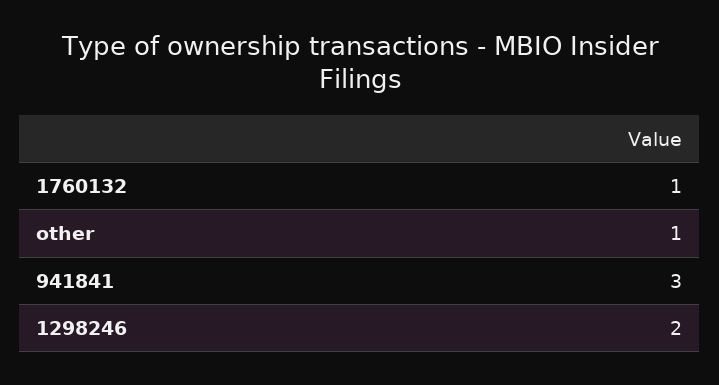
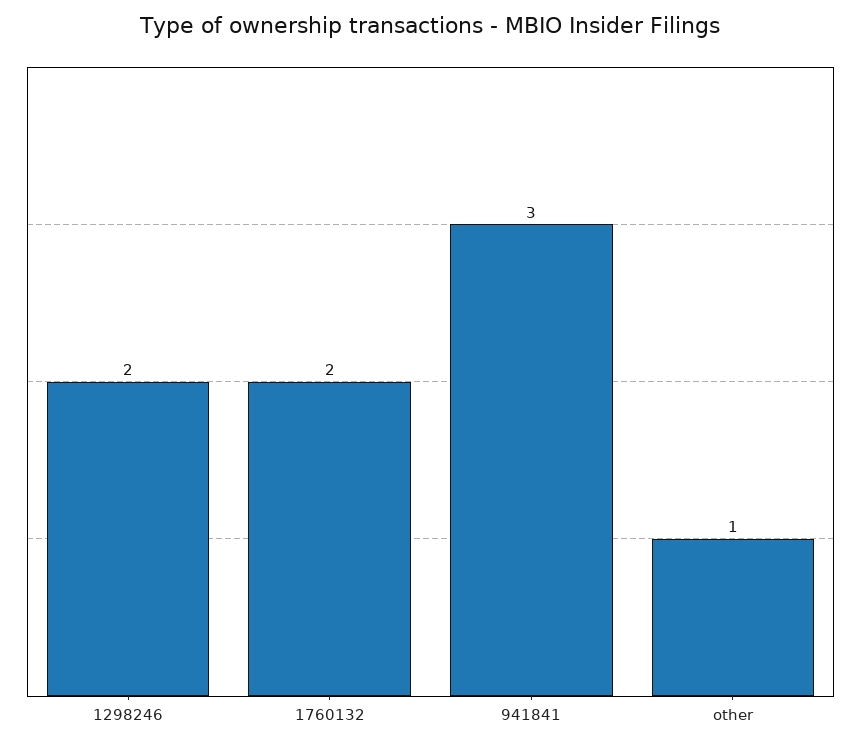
  {
-   "1760132": 1,
+   "1760132": 2,
    "other": 1,
    "941841": 3,
    "1298246": 2
  }

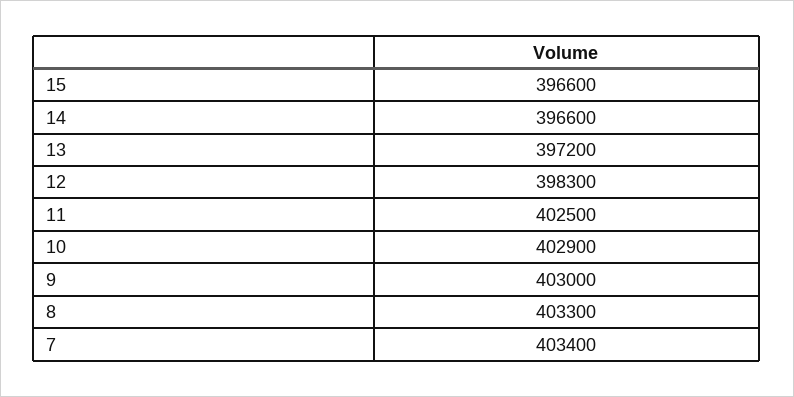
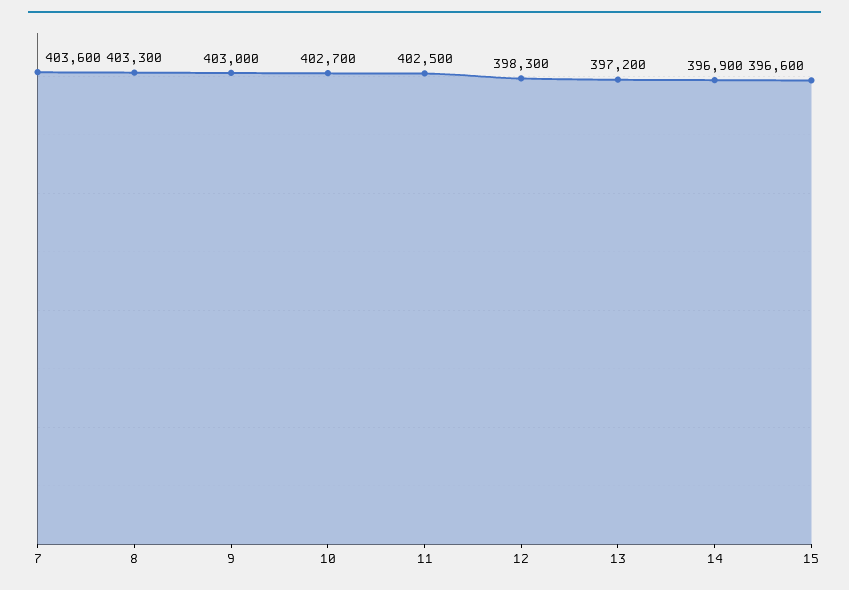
  {
    "15": 396600,
-   "14": 396600,
+   "14": 396900,
    "13": 397200,
    "12": 398300,
    "11": 402500,
-   "10": 402900,
+   "10": 402700,
    "9": 403000,
    "8": 403300,
-   "7": 403400
+   "7": 403600
  }

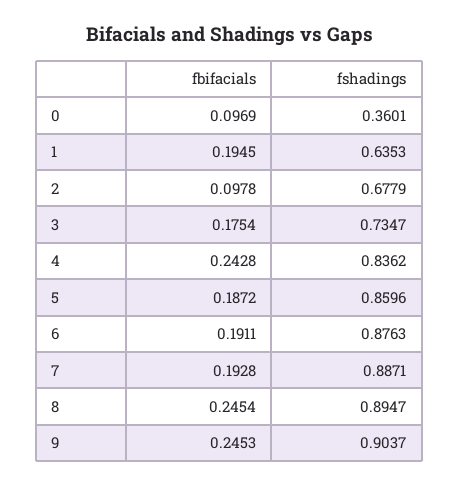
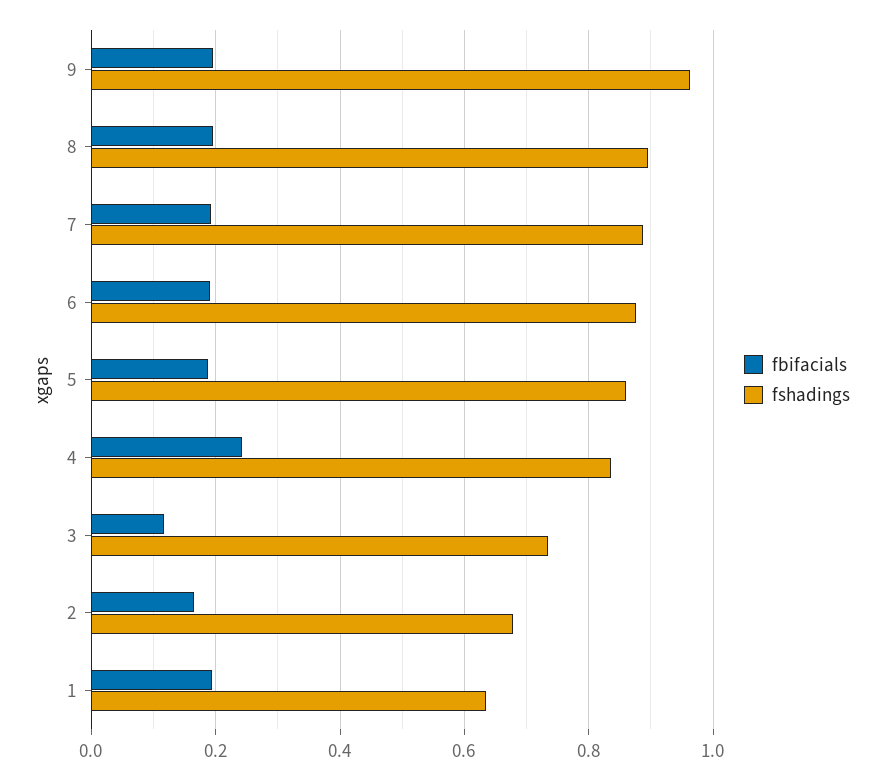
  {
    "fbifacials": {
-     "0": 0.0969,
      "1": 0.1945,
-     "2": 0.0978,
+     "2": 0.16,
-     "3": 0.1754,
+     "3": 0.12,
      "4": 0.2428,
      "5": 0.1872,
      "6": 0.1911,
      "7": 0.1928,
-     "8": 0.2454,
+     "8": 0.2,
-     "9": 0.2453
+     "9": 0.2
    },
    "fshadings": {
-     "0": 0.3601,
      "1": 0.6353,
      "2": 0.6779,
      "3": 0.7347,
      "4": 0.8362,
      "5": 0.8596,
      "6": 0.8763,
      "7": 0.8871,
      "8": 0.8947,
-     "9": 0.9037
+     "9": 0.96
    }
  }

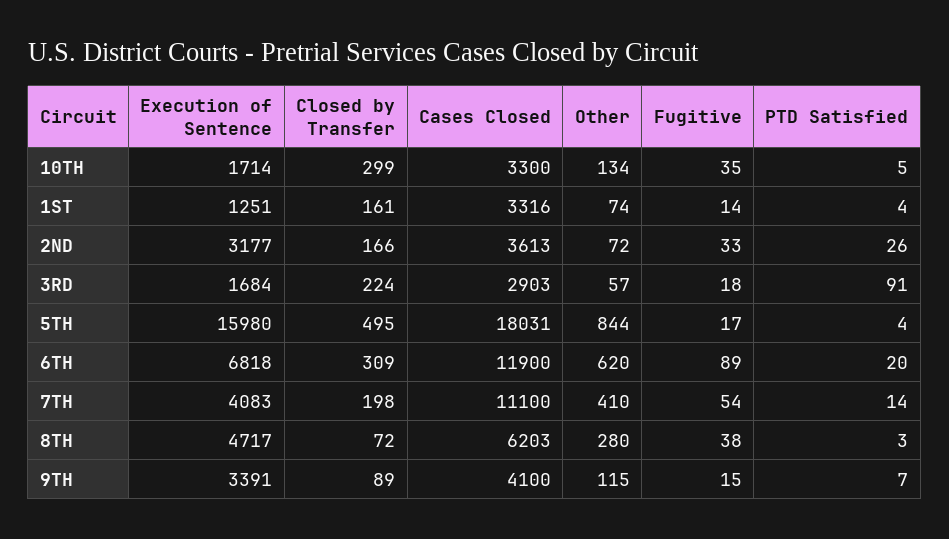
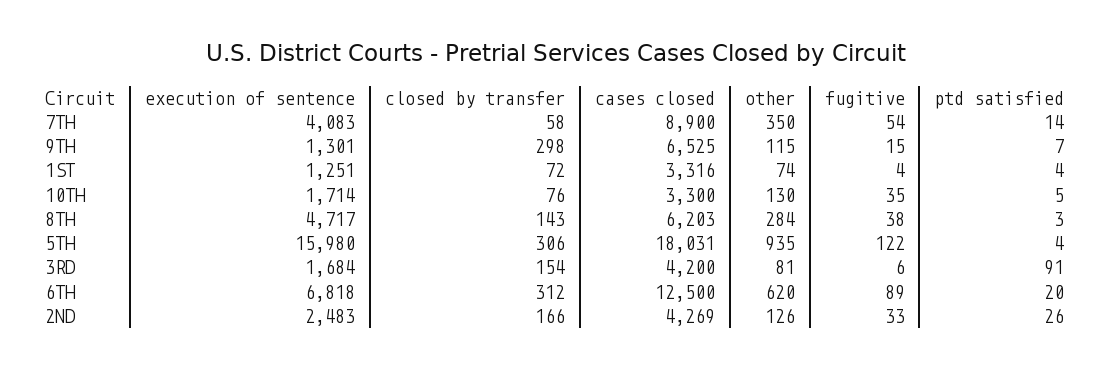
  {
    "Execution of Sentence": {
      "10TH": 1714,
      "1ST": 1251,
-     "2ND": 3177,
+     "2ND": 2483,
      "3RD": 1684,
      "5TH": 15980,
      "6TH": 6818,
      "7TH": 4083,
      "8TH": 4717,
-     "9TH": 3391
+     "9TH": 1301
    },
    "Closed by Transfer": {
-     "10TH": 299,
+     "10TH": 76,
-     "1ST": 161,
+     "1ST": 72,
      "2ND": 166,
-     "3RD": 224,
+     "3RD": 154,
-     "5TH": 495,
+     "5TH": 306,
-     "6TH": 309,
+     "6TH": 312,
-     "7TH": 198,
+     "7TH": 58,
-     "8TH": 72,
+     "8TH": 143,
-     "9TH": 89
+     "9TH": 298
    },
    "Cases Closed": {
      "10TH": 3300,
      "1ST": 3316,
-     "2ND": 3613,
+     "2ND": 4269,
-     "3RD": 2903,
+     "3RD": 4200,
      "5TH": 18031,
-     "6TH": 11900,
+     "6TH": 12500,
-     "7TH": 11100,
+     "7TH": 8900,
      "8TH": 6203,
-     "9TH": 4100
+     "9TH": 6525
    },
    "Other": {
-     "10TH": 134,
+     "10TH": 130,
      "1ST": 74,
-     "2ND": 72,
+     "2ND": 126,
-     "3RD": 57,
+     "3RD": 81,
-     "5TH": 844,
+     "5TH": 935,
      "6TH": 620,
-     "7TH": 410,
+     "7TH": 350,
-     "8TH": 280,
+     "8TH": 284,
      "9TH": 115
    },
    "Fugitive": {
      "10TH": 35,
-     "1ST": 14,
+     "1ST": 4,
      "2ND": 33,
-     "3RD": 18,
+     "3RD": 6,
-     "5TH": 17,
+     "5TH": 122,
      "6TH": 89,
      "7TH": 54,
      "8TH": 38,
      "9TH": 15
    },
    "PTD Satisfied": {
      "10TH": 5,
      "1ST": 4,
      "2ND": 26,
      "3RD": 91,
      "5TH": 4,
      "6TH": 20,
      "7TH": 14,
      "8TH": 3,
      "9TH": 7
    }
  }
□ □ □ □ □ □ □
Repeat the material above word for word but skip the images.

▶ **Your response**:
  {
-   "1760132": 1,
+   "1760132": 2,
    "other": 1,
    "941841": 3,
    "1298246": 2
  }

  {
    "15": 396600,
-   "14": 396600,
+   "14": 396900,
    "13": 397200,
    "12": 398300,
    "11": 402500,
-   "10": 402900,
+   "10": 402700,
    "9": 403000,
    "8": 403300,
-   "7": 403400
+   "7": 403600
  }

  {
    "fbifacials": {
-     "0": 0.0969,
      "1": 0.1945,
-     "2": 0.0978,
+     "2": 0.16,
-     "3": 0.1754,
+     "3": 0.12,
      "4": 0.2428,
      "5": 0.1872,
      "6": 0.1911,
      "7": 0.1928,
-     "8": 0.2454,
+     "8": 0.2,
-     "9": 0.2453
+     "9": 0.2
    },
    "fshadings": {
-     "0": 0.3601,
      "1": 0.6353,
      "2": 0.6779,
      "3": 0.7347,
      "4": 0.8362,
      "5": 0.8596,
      "6": 0.8763,
      "7": 0.8871,
      "8": 0.8947,
-     "9": 0.9037
+     "9": 0.96
    }
  }

  {
    "Execution of Sentence": {
      "10TH": 1714,
      "1ST": 1251,
-     "2ND": 3177,
+     "2ND": 2483,
      "3RD": 1684,
      "5TH": 15980,
      "6TH": 6818,
      "7TH": 4083,
      "8TH": 4717,
-     "9TH": 3391
+     "9TH": 1301
    },
    "Closed by Transfer": {
-     "10TH": 299,
+     "10TH": 76,
-     "1ST": 161,
+     "1ST": 72,
      "2ND": 166,
-     "3RD": 224,
+     "3RD": 154,
-     "5TH": 495,
+     "5TH": 306,
-     "6TH": 309,
+     "6TH": 312,
-     "7TH": 198,
+     "7TH": 58,
-     "8TH": 72,
+     "8TH": 143,
-     "9TH": 89
+     "9TH": 298
    },
    "Cases Closed": {
      "10TH": 3300,
      "1ST": 3316,
-     "2ND": 3613,
+     "2ND": 4269,
-     "3RD": 2903,
+     "3RD": 4200,
      "5TH": 18031,
-     "6TH": 11900,
+     "6TH": 12500,
-     "7TH": 11100,
+     "7TH": 8900,
      "8TH": 6203,
-     "9TH": 4100
+     "9TH": 6525
    },
    "Other": {
-     "10TH": 134,
+     "10TH": 130,
      "1ST": 74,
-     "2ND": 72,
+     "2ND": 126,
-     "3RD": 57,
+     "3RD": 81,
-     "5TH": 844,
+     "5TH": 935,
      "6TH": 620,
-     "7TH": 410,
+     "7TH": 350,
-     "8TH": 280,
+     "8TH": 284,
      "9TH": 115
    },
    "Fugitive": {
      "10TH": 35,
-     "1ST": 14,
+     "1ST": 4,
      "2ND": 33,
-     "3RD": 18,
+     "3RD": 6,
-     "5TH": 17,
+     "5TH": 122,
      "6TH": 89,
      "7TH": 54,
      "8TH": 38,
      "9TH": 15
    },
    "PTD Satisfied": {
      "10TH": 5,
      "1ST": 4,
      "2ND": 26,
      "3RD": 91,
      "5TH": 4,
      "6TH": 20,
      "7TH": 14,
      "8TH": 3,
      "9TH": 7
    }
  }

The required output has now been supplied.